As with Tuyen’s camera, Carla’s bicycle functions as a recurring, personal symbol of importance. Of course, Carla earns her living on her bicycle as a courier, so it’s important for that reason. However, the bike also represents freedom for her, as it allows her to work out her feelings and anxieties while being unable to be held down by the constraints of the city. The first time we see her on her bike, for example, she becomes “light” (29) as she moves through the city, stopping for nothing, unable to be stopped by anything. Further, her bike stands in contrast to her brother’s new hobby of carjacking, suggesting the strong difference between the two of them. Her brother is enamored with cars, which often function as status symbols, whereas bikes—at least at the time of the writing of the novel, and still in many places—more often suggest a lack of status, or a rejection of North American norms. 

The Lubaio

Tuyen initially takes up the lubaio as an art installation project—she’s intrigued by the way such signposts used to hold political messages against the government, and she’s hoping to capture the city on it. The lubaio becomes a symbol of reclamation as an art installation. However, from the novel’s perspective, it is a symbol of Tuyen’s confused heritage; she takes it up in part for cultural reasons, but it is not of her culture. More importantly, it is a kind of red herring that still symbolizes Tuyen’s drives and desires: the lubaio is introduced very early on, and as such, we expect it to be very important; however, by the midpoint of the novel, it is being used to keep her potatoes away from the mice in her apartment, completely stalled as a project. 

Artistry

The four friends share a common bond in artistic endeavors. Tuyen is of course the most established as an artist: her apartment is not only a studio apartment, but a literal art studio, and she makes what money she does make through her art installations. The others are all also artists of a kind. Carla and Oku are both writers, while Jackie works in the medium of fashion.

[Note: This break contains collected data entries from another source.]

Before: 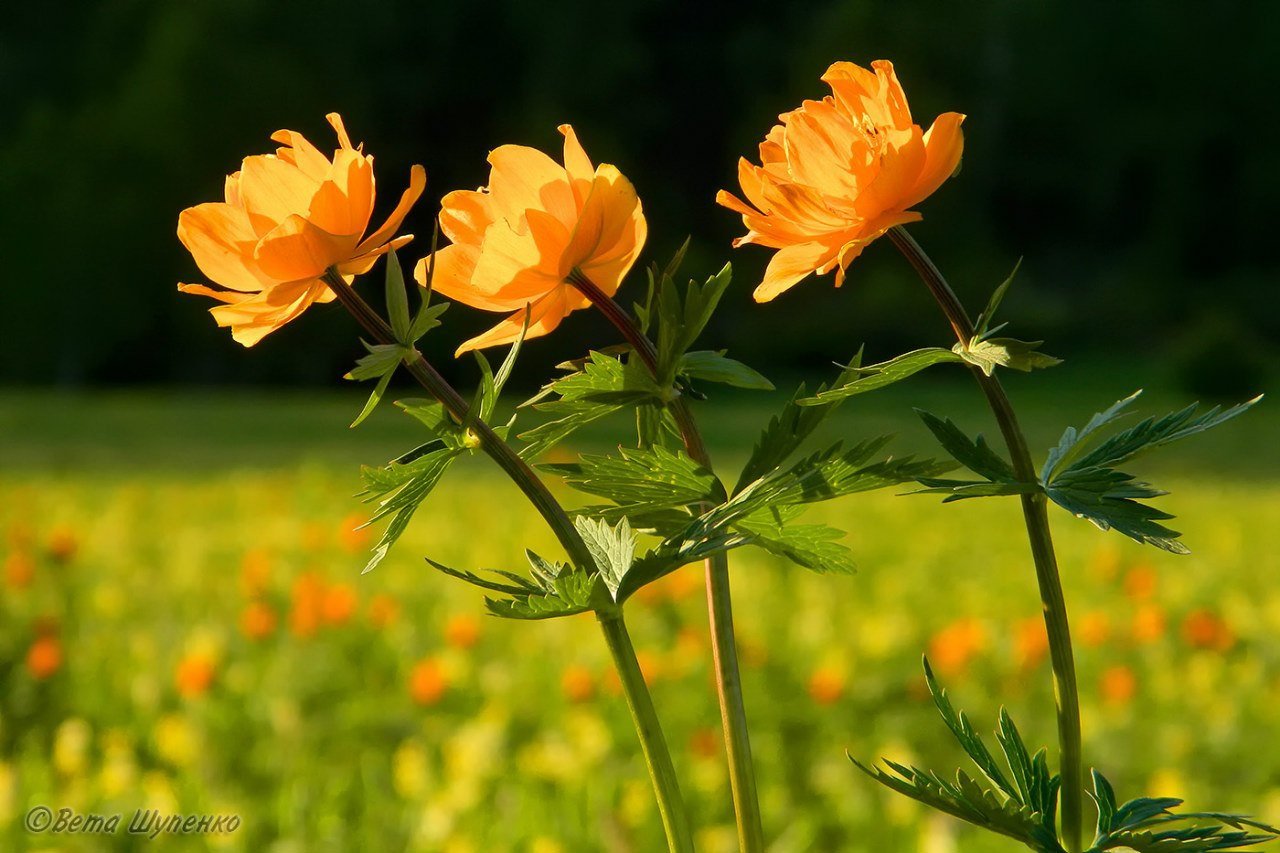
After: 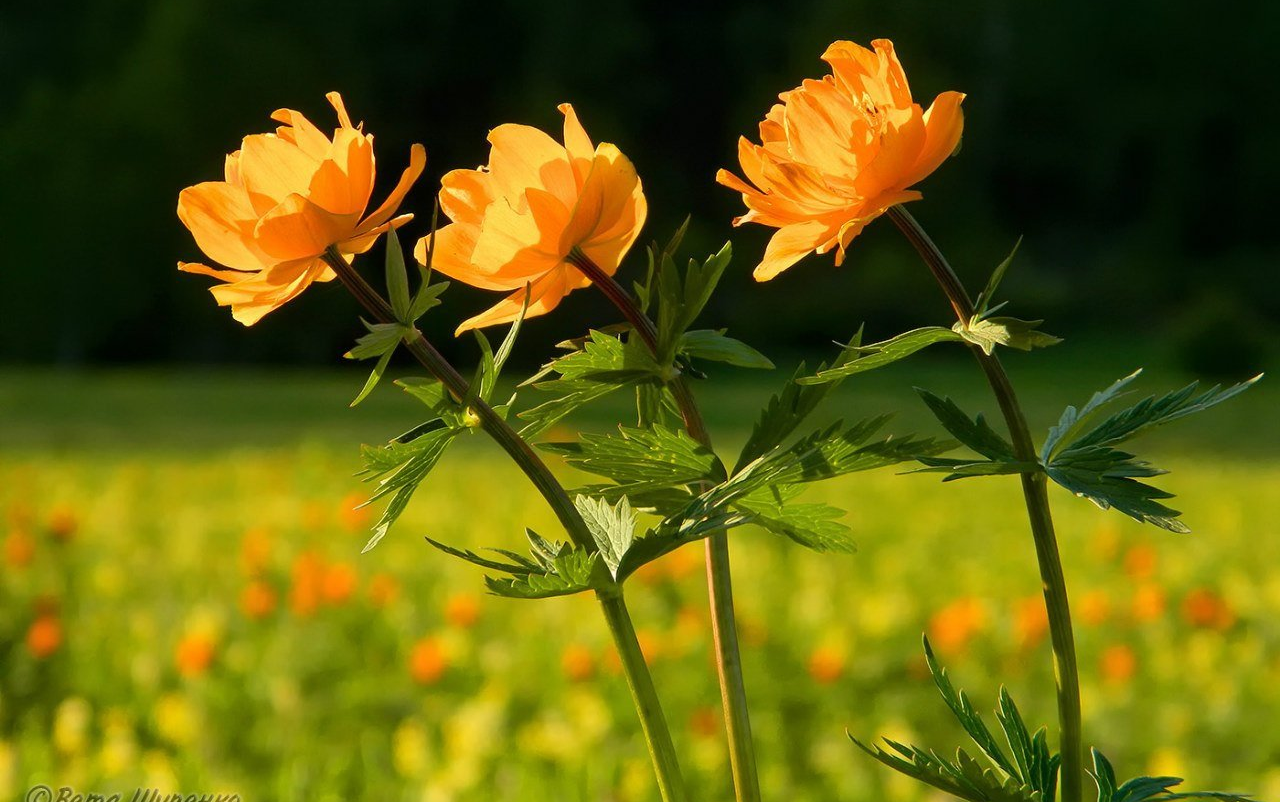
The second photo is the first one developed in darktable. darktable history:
crop and rotate: top 2.573%, bottom 3.289%
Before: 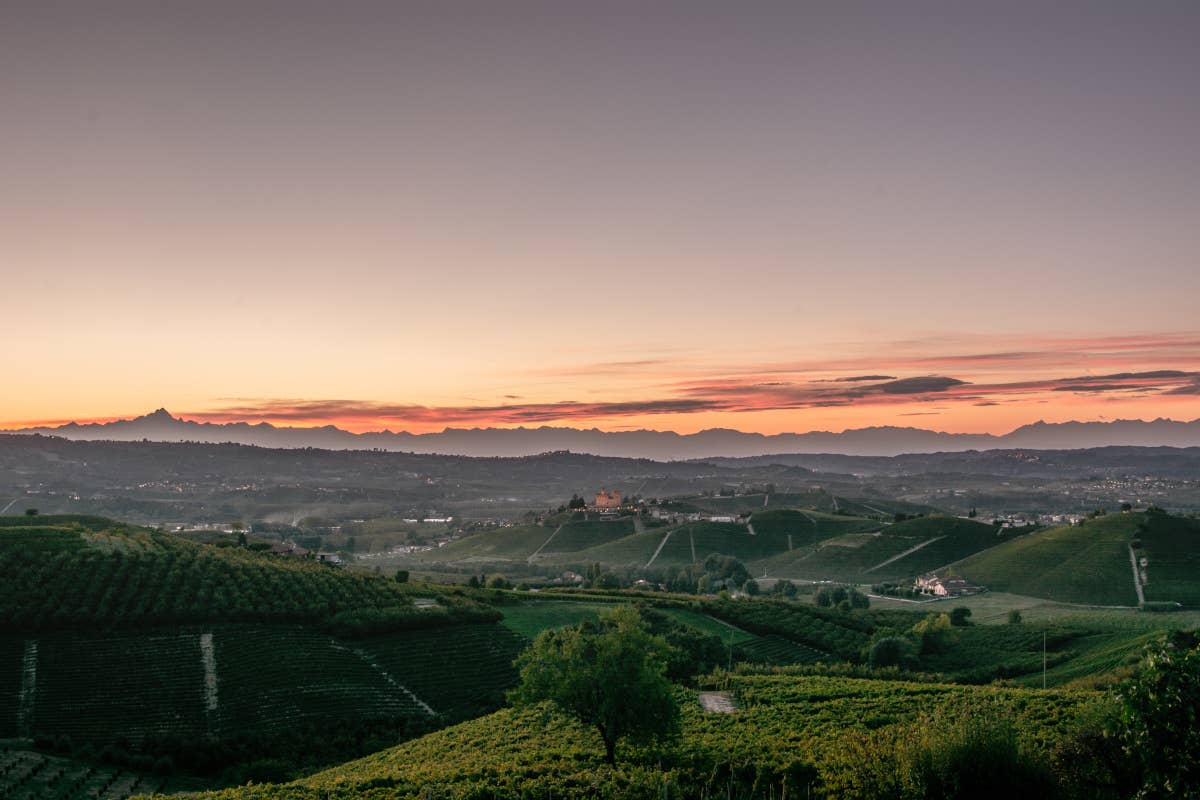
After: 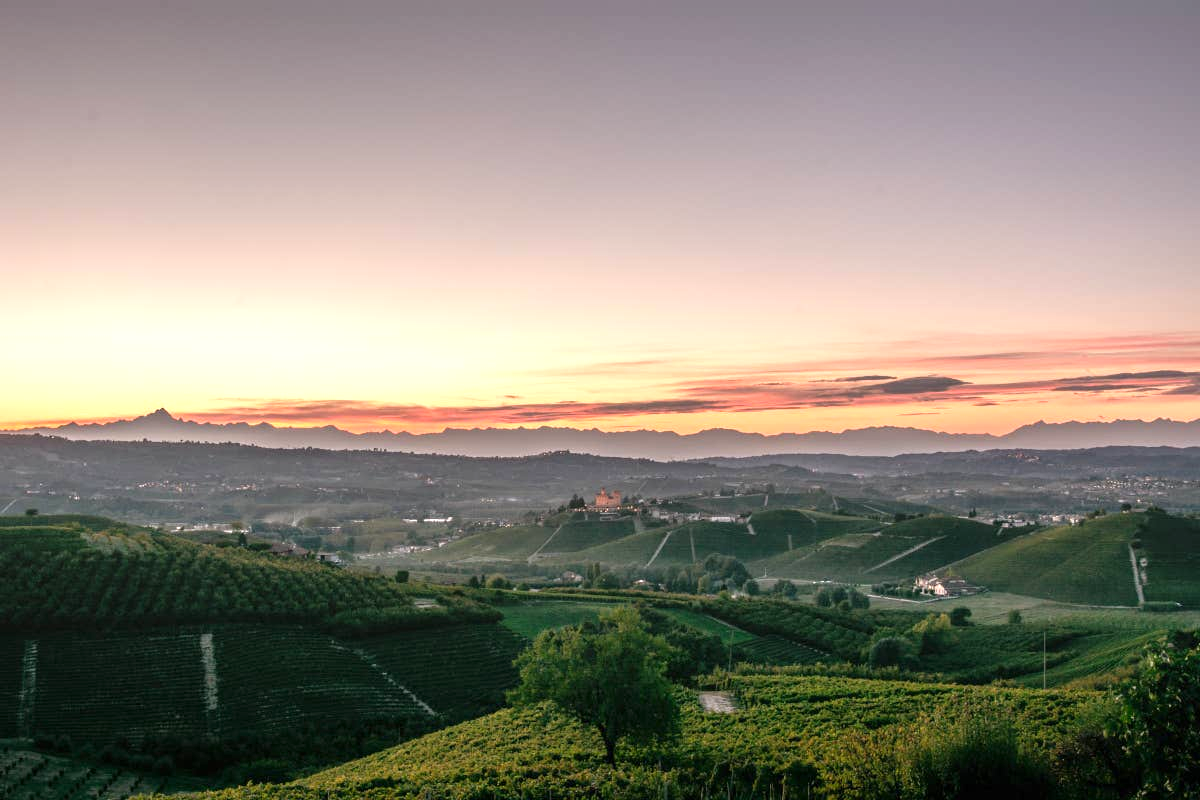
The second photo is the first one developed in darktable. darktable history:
exposure: exposure 0.666 EV, compensate highlight preservation false
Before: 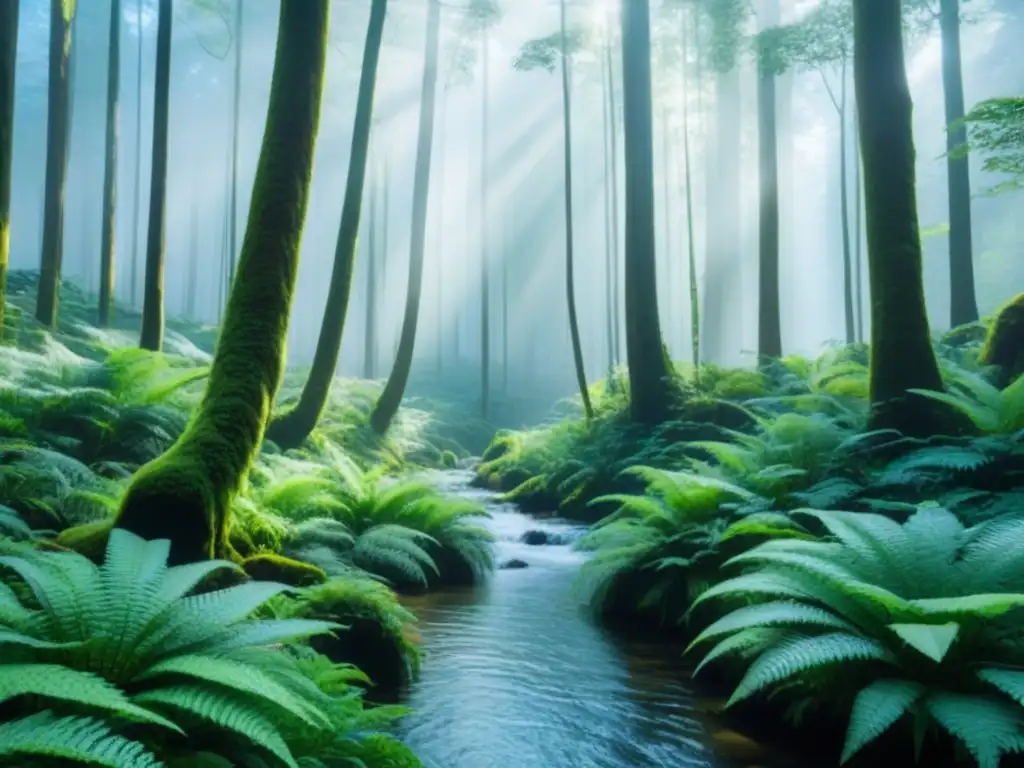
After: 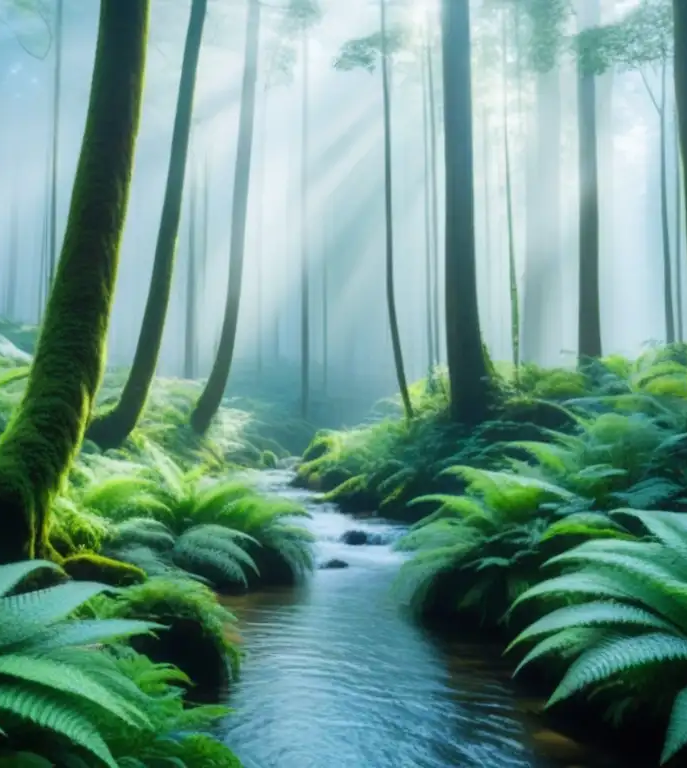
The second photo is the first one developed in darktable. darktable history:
crop and rotate: left 17.656%, right 15.227%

Further, a group of graffiti artists exist on the periphery of the group—they often stop in to hang out, and Tuyen sometimes goes out with them when they tag the city. In this, they are not only bonded, but often must stand in opposition to their family members who don’t understand what they do: Tuan hoped Tuyen’s interest in drawing would turn into architecture, not art; Oku’s father continually talks down to him about his university education, preferring manual labor; and even Jackie’s father seems to be uncomfortable with her store, suggesting it bothers him when she spends too much time there. Art becomes a way of bonding the four in spirit and vocation while simultaneously setting them against their immediate surroundings.